A graduate of the University of Pennsylvania, Lee had been with Goldman Sachs since March 1998, according to Financial Industry Regulatory Authority records.
He was promoted in 2008 to managing director, the firm’s second-highest rank. Lee was head of convertibles at the New York-based bank, according to a person familiar with the matter who wasn’t authorized to speak publicly about the matter.
According to a biography posted on the website of a 2009 Milken Institute conference where Lee was a scheduled speaker, he managed convertible and equity derivative origination for financial institutions, health care, and consumer and retail companies, and led many of the firm’s most complicated financing and risk-management transactions for corporate clients.
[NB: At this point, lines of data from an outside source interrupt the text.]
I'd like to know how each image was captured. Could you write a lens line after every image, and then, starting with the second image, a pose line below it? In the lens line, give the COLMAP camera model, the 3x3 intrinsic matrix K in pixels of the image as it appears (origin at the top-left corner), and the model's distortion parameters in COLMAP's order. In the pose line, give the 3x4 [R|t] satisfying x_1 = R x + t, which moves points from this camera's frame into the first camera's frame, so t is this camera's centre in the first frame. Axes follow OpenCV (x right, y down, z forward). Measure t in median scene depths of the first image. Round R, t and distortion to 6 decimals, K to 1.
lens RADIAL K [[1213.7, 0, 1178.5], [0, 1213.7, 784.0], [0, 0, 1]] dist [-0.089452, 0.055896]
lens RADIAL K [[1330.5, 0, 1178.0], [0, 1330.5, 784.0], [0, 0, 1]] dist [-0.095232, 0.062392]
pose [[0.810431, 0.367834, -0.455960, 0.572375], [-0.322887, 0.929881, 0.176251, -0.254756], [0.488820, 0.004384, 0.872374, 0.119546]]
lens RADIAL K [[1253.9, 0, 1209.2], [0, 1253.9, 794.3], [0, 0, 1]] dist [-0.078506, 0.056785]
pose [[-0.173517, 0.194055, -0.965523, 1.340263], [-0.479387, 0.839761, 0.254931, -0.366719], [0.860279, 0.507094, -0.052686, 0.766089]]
Managing directors at the bank typically receive a base salary of $500,000, and often receive bonuses that can boost total compensation into the millions of dollars.
Michael DuVally, a spokesman for Goldman Sachs, declined to comment on the case.
Another factor in choosing a judge over a jury may be the relative paucity of serious crime on the east end of Long Island. From 2009 to 2013, there were 93 violent crimes, including six rapes, reported to East Hampton Town Police for an area covering the eastern portion of Long Island’s South Fork, according to state records.
In 2012, the township had a rate of 71.5 violent crimes per 100,000 residents, compared with a rate of more than 639 per 100,000 in New York City. One of the more notable crimes by out-of-town visitors in the Hamptons occurred in July 2001, when New York publicist Lizzie Grubman drove into a crowd outside a nightclub, injuring 16.
Grubman pleaded guilty the following year to assault and leaving the scene of an accident and was sentenced to two months in jail and 280 hours of public service. Community resentment over such incidents may have factored into Lee’s estimation that a judge would be a better choice.
Lee's attorneys may also have wanted a judge to decide the case because they feel the alleged victim is a sympathetic figure, said Bennett Gershman, a professor with Pace Law School in White Plains, New York, and a former prosecutor in the Manhattan District Attorney's Office.
The woman he met is a native of Ireland who was working in a nearby state. She had come to the Hamptons to visit her brother, who was working there for the summer, prosecutors said.
A jury may be more emotional about the case, while Kahn, the judge, will focus more on the requirements of the law, Cohen said. The lesser included counts Lee faces – third-degree assault and sexual misconduct – carry a maximum sentence of one year.
“It could be that the defence lawyers are hoping for at most a guilty verdict on a lesser count,” Cohen said. “That’s a tricky technical argument to make in front of a jury.”